◆ WRITTEN TASK:
Your answer should show every line of the material below that includes "class".

----

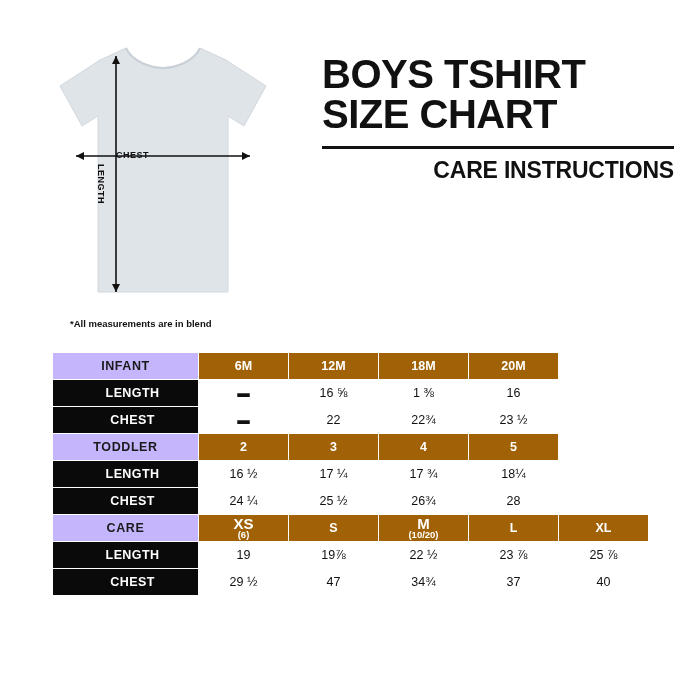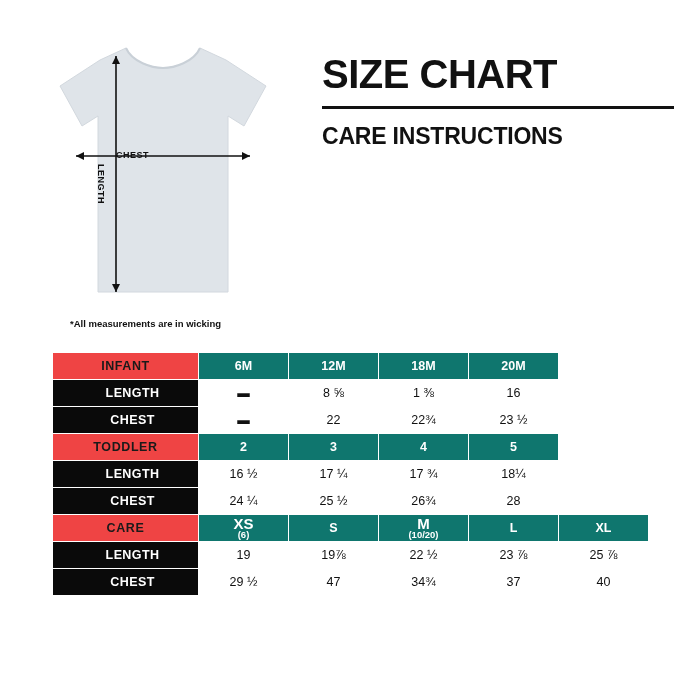--- a/index.html
+++ b/index.html
@@ -233,6 +233,7 @@
     </div>
 
     <div class="right-col">
+      <div class="title">BOYS TSHIRT</div>
       <div class="title">SIZE CHART</div>
       <div class="title-rule"></div>
       <div class="subtitle">CARE INSTRUCTIONS</div>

----

◆ WRITTEN RESPONSE:
     <div class="right-col">
+      <div class="title">BOYS TSHIRT</div>
       <div class="title">SIZE CHART</div>
       <div class="title-rule"></div>
       <div class="subtitle">CARE INSTRUCTIONS</div>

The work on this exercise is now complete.